Uni-President Enterprise, or UPEC, upholds a “one core and four pillars” strategy model, with the core being “brand management,” supplemented by the pillars of “manufacturing and R&D,” “customer experience & retail operations,” “trade & distribution,” and “strategic acquisitions & alliances.” These strategies are executed via its various subsidiaries, with the two major ones being President Chain Store and Uni-President China.
Stock Analyst Note

We transfer coverage of Uni-President Enterprise with the no-moat rating maintained but our fair value estimate revised down to TWD 63 per share from TWD 72 per share.
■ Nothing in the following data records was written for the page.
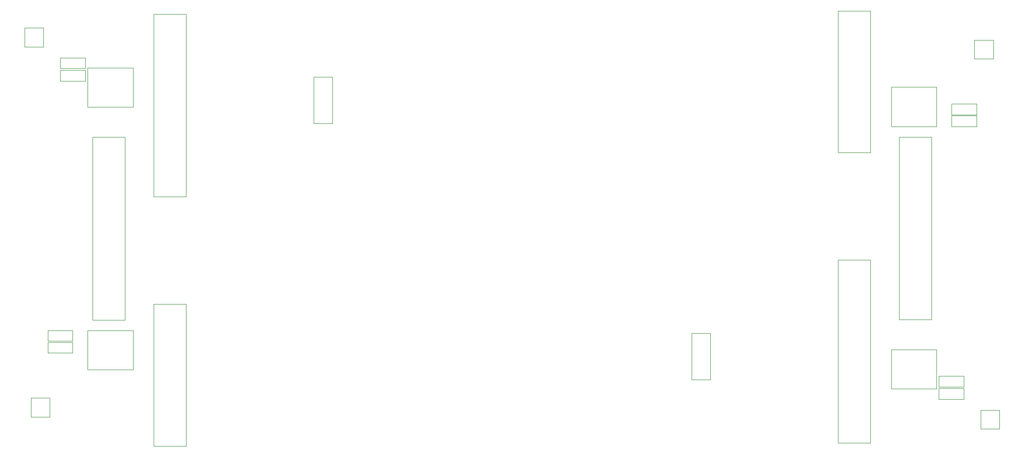
<source format=gbr>
G04 #@! TF.FileFunction,Other,User*
%FSLAX46Y46*%
G04 Gerber Fmt 4.6, Leading zero omitted, Abs format (unit mm)*
G04 Created by KiCad (PCBNEW 4.0.5+dfsg1-4) date Tue Feb 27 09:26:50 2018*
%MOMM*%
%LPD*%
G01*
G04 APERTURE LIST*
%ADD10C,0.150000*%
%ADD11C,0.050000*%
G04 APERTURE END LIST*
D10*
D11*
X1830900Y-97620600D02*
X-2769100Y-97620600D01*
X1830900Y-95620600D02*
X-2769100Y-95620600D01*
X1830900Y-97620600D02*
X1830900Y-95620600D01*
X-2769100Y-97620600D02*
X-2769100Y-95620600D01*
X1830900Y-99830400D02*
X-2769100Y-99830400D01*
X1830900Y-97830400D02*
X-2769100Y-97830400D01*
X1830900Y-99830400D02*
X1830900Y-97830400D01*
X-2769100Y-99830400D02*
X-2769100Y-97830400D01*
X4193100Y-46922200D02*
X-406900Y-46922200D01*
X4193100Y-44922200D02*
X-406900Y-44922200D01*
X4193100Y-46922200D02*
X4193100Y-44922200D01*
X-406900Y-46922200D02*
X-406900Y-44922200D01*
X4193100Y-49220900D02*
X-406900Y-49220900D01*
X4193100Y-47220900D02*
X-406900Y-47220900D01*
X4193100Y-49220900D02*
X4193100Y-47220900D01*
X-406900Y-49220900D02*
X-406900Y-47220900D01*
X16894400Y-36780800D02*
X16894400Y-70780800D01*
X22944400Y-36780800D02*
X22944400Y-70780800D01*
X16894400Y-36780800D02*
X22944400Y-36780800D01*
X16894400Y-70780800D02*
X22944400Y-70780800D01*
X5541400Y-59690600D02*
X5541400Y-93690600D01*
X11591400Y-59690600D02*
X11591400Y-93690600D01*
X5541400Y-59690600D02*
X11591400Y-59690600D01*
X5541400Y-93690600D02*
X11591400Y-93690600D01*
X16894400Y-90746800D02*
X16894400Y-117146800D01*
X22944400Y-90746800D02*
X22944400Y-117146800D01*
X16894400Y-90746800D02*
X22944400Y-90746800D01*
X16894400Y-117146800D02*
X22944400Y-117146800D01*
X4665400Y-54118800D02*
X13065400Y-54118800D01*
X4665400Y-46818800D02*
X13065400Y-46818800D01*
X4665400Y-54118800D02*
X4665400Y-46818800D01*
X13065400Y-54118800D02*
X13065400Y-46818800D01*
X-3570500Y-42884300D02*
X-3570500Y-39384300D01*
X-7070500Y-42884300D02*
X-7070500Y-39384300D01*
X-3570500Y-42884300D02*
X-7070500Y-42884300D01*
X-3570500Y-39384300D02*
X-7070500Y-39384300D01*
X-2402100Y-111718300D02*
X-2402100Y-108218300D01*
X-5902100Y-111718300D02*
X-5902100Y-108218300D01*
X-2402100Y-111718300D02*
X-5902100Y-111718300D01*
X-2402100Y-108218300D02*
X-5902100Y-108218300D01*
X120320400Y-104797800D02*
X120320400Y-96197800D01*
X116820400Y-104797800D02*
X116820400Y-96197800D01*
X120320400Y-104797800D02*
X116820400Y-104797800D01*
X120320400Y-96197800D02*
X116820400Y-96197800D01*
X4665400Y-102950300D02*
X13065400Y-102950300D01*
X4665400Y-95650300D02*
X13065400Y-95650300D01*
X4665400Y-102950300D02*
X4665400Y-95650300D01*
X13065400Y-102950300D02*
X13065400Y-95650300D01*
X162265000Y-50387500D02*
X153865000Y-50387500D01*
X162265000Y-57687500D02*
X153865000Y-57687500D01*
X162265000Y-50387500D02*
X162265000Y-57687500D01*
X153865000Y-50387500D02*
X153865000Y-57687500D01*
X46610000Y-48540000D02*
X46610000Y-57140000D01*
X50110000Y-48540000D02*
X50110000Y-57140000D01*
X46610000Y-48540000D02*
X50110000Y-48540000D01*
X46610000Y-57140000D02*
X50110000Y-57140000D01*
X169332500Y-41619500D02*
X169332500Y-45119500D01*
X172832500Y-41619500D02*
X172832500Y-45119500D01*
X169332500Y-41619500D02*
X172832500Y-41619500D01*
X169332500Y-45119500D02*
X172832500Y-45119500D01*
X170500900Y-110453500D02*
X170500900Y-113953500D01*
X174000900Y-110453500D02*
X174000900Y-113953500D01*
X170500900Y-110453500D02*
X174000900Y-110453500D01*
X170500900Y-113953500D02*
X174000900Y-113953500D01*
X162265000Y-99219000D02*
X153865000Y-99219000D01*
X162265000Y-106519000D02*
X153865000Y-106519000D01*
X162265000Y-99219000D02*
X162265000Y-106519000D01*
X153865000Y-99219000D02*
X153865000Y-106519000D01*
X150036000Y-62591000D02*
X150036000Y-36191000D01*
X143986000Y-62591000D02*
X143986000Y-36191000D01*
X150036000Y-62591000D02*
X143986000Y-62591000D01*
X150036000Y-36191000D02*
X143986000Y-36191000D01*
X161389000Y-93647200D02*
X161389000Y-59647200D01*
X155339000Y-93647200D02*
X155339000Y-59647200D01*
X161389000Y-93647200D02*
X155339000Y-93647200D01*
X161389000Y-59647200D02*
X155339000Y-59647200D01*
X150036000Y-116557000D02*
X150036000Y-82557000D01*
X143986000Y-116557000D02*
X143986000Y-82557000D01*
X150036000Y-116557000D02*
X143986000Y-116557000D01*
X150036000Y-82557000D02*
X143986000Y-82557000D01*
X162737300Y-104116900D02*
X167337300Y-104116900D01*
X162737300Y-106116900D02*
X167337300Y-106116900D01*
X162737300Y-104116900D02*
X162737300Y-106116900D01*
X167337300Y-104116900D02*
X167337300Y-106116900D01*
X162737300Y-106415600D02*
X167337300Y-106415600D01*
X162737300Y-108415600D02*
X167337300Y-108415600D01*
X162737300Y-106415600D02*
X162737300Y-108415600D01*
X167337300Y-106415600D02*
X167337300Y-108415600D01*
X165099500Y-53507400D02*
X169699500Y-53507400D01*
X165099500Y-55507400D02*
X169699500Y-55507400D01*
X165099500Y-53507400D02*
X165099500Y-55507400D01*
X169699500Y-53507400D02*
X169699500Y-55507400D01*
X165099500Y-55717200D02*
X169699500Y-55717200D01*
X165099500Y-57717200D02*
X169699500Y-57717200D01*
X165099500Y-55717200D02*
X165099500Y-57717200D01*
X169699500Y-55717200D02*
X169699500Y-57717200D01*
M02*

</source>
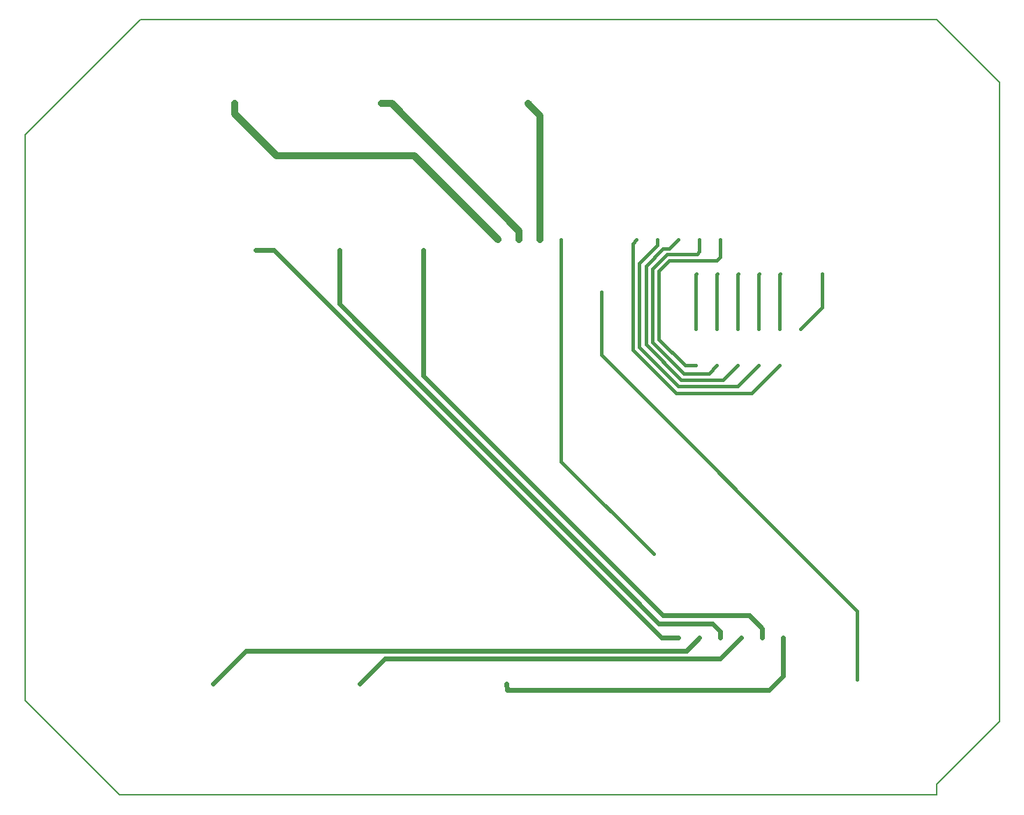
<source format=gbr>
G04 EAGLE Gerber RS-274X export*
G75*
%MOMM*%
%FSLAX34Y34*%
%LPD*%
%INBottom Copper*%
%IPPOS*%
%AMOC8*
5,1,8,0,0,1.08239X$1,22.5*%
G01*
%ADD10C,0.609600*%
%ADD11C,0.406400*%
%ADD12C,0.812800*%
%ADD13C,0.152400*%


D10*
X779400Y88900D02*
X779400Y42800D01*
X762000Y25400D01*
X444500Y25400D01*
X444100Y33600D01*
X754000Y88900D02*
X754000Y100075D01*
X738188Y115888D01*
X633413Y115888D01*
X342900Y406400D02*
X342900Y558800D01*
X342900Y406400D02*
X633413Y115888D01*
X296200Y63500D02*
X266300Y33600D01*
X296200Y63500D02*
X703200Y63500D01*
X728600Y88900D01*
X703200Y88900D02*
X703200Y96900D01*
X693738Y106363D01*
X628650Y106363D01*
X241300Y493713D02*
X241300Y558800D01*
X241300Y493713D02*
X628650Y106363D01*
X677800Y88900D02*
X677800Y88838D01*
X661988Y73025D01*
X127925Y73025D01*
X88500Y33600D01*
X631825Y88900D02*
X652400Y88900D01*
X161925Y558800D02*
X139700Y558800D01*
X161925Y558800D02*
X631825Y88900D01*
D11*
X703200Y550800D02*
X703200Y571500D01*
X703200Y550800D02*
X698500Y546100D01*
X641350Y546100D01*
X628650Y533400D01*
X628650Y450850D01*
X660400Y419100D01*
X673038Y419100D01*
X677800Y557150D02*
X677800Y571500D01*
X677800Y557150D02*
X674688Y554038D01*
X638175Y554038D01*
X620713Y536575D01*
X620713Y447675D01*
X658813Y409575D01*
X688913Y409575D01*
X698438Y419100D01*
X612775Y539750D02*
X633413Y560388D01*
X612775Y539750D02*
X612775Y444500D01*
X655638Y401638D01*
X706375Y401638D01*
X723838Y419100D01*
X641288Y560388D02*
X633413Y560388D01*
X641288Y560388D02*
X652400Y571500D01*
X627000Y571500D02*
X627000Y565088D01*
X604838Y542925D01*
X604838Y441325D01*
X652463Y393700D01*
X723838Y393700D01*
X749238Y419100D01*
X601600Y571438D02*
X601600Y571500D01*
X601600Y571438D02*
X596900Y566738D01*
X596900Y438150D01*
X649288Y385763D01*
X741300Y385763D01*
X774638Y419100D01*
X510160Y302640D02*
X510160Y571500D01*
X510160Y302640D02*
X622300Y190500D01*
D12*
X484760Y571500D02*
X484760Y721740D01*
X469900Y736600D01*
X459360Y582040D02*
X459360Y571500D01*
X459360Y582040D02*
X304800Y736600D01*
X292100Y736600D01*
X114300Y736600D02*
X114300Y723900D01*
X332360Y673100D02*
X433960Y571500D01*
X165100Y673100D02*
X114300Y723900D01*
X165100Y673100D02*
X332360Y673100D01*
D11*
X558800Y508000D02*
X558800Y431800D01*
X869188Y121412D01*
X869188Y38100D01*
X826200Y489713D02*
X826200Y530200D01*
X826200Y489713D02*
X800038Y463550D01*
X774638Y463550D02*
X774638Y529438D01*
X775400Y530200D01*
X749238Y529438D02*
X749238Y463550D01*
X749238Y529438D02*
X750000Y530200D01*
X723838Y529438D02*
X723838Y463550D01*
X723838Y529438D02*
X724600Y530200D01*
X698438Y529438D02*
X698438Y463550D01*
X698438Y529438D02*
X699200Y530200D01*
X673038Y529438D02*
X673038Y463550D01*
X673038Y529438D02*
X673800Y530200D01*
D13*
X965200Y838200D02*
X0Y838200D01*
X965200Y838200D02*
X1041400Y762000D01*
X1041400Y-12700D01*
X965200Y-88900D01*
X965200Y-101600D01*
X-25400Y-101600D01*
X-139700Y12700D01*
X-139700Y698500D01*
X0Y838200D01*
M02*

</source>
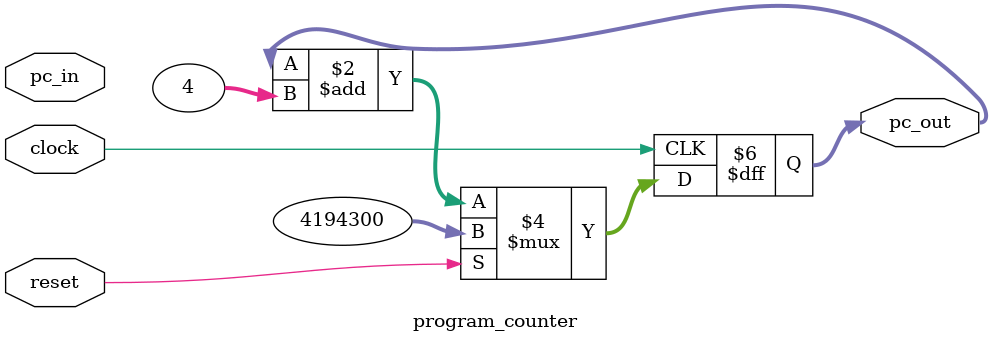
<source format=v>
module program_counter (
    input clock,
    input reset,
    input [31:0] pc_in,    // External PC input (optional)
    output reg [31:0] pc_out // Program counter output
);
		
    always @(posedge clock ) begin
        if (reset) begin
            pc_out <= 32'h003FFFFC  ; // Reset value
        end else begin
            pc_out <= pc_out + 4; // Increment PC by 4 on every clock cycle
        end
    end
endmodule

</source>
We think the stock is slightly overvalued, with short-term downside risks from volatility in President Chain Store's profitability. We think revenue and margin pressure in 2021 has been mostly priced in, but more muted bottom-line growth over the medium term would drag stock price down the road. Our fair value estimate implies 2022 forward P/E of 18 times, which lands roughly at the lower midpoint of its historical multiples range (15 to 22 times), and EV/EBITDA of 6 times. These multiples are reflective of the company's lukewarm growth outlook in topline and earnings. Our fair value estimate also implies a 4% dividend yield, which is reasonable in our view based on historical valuations.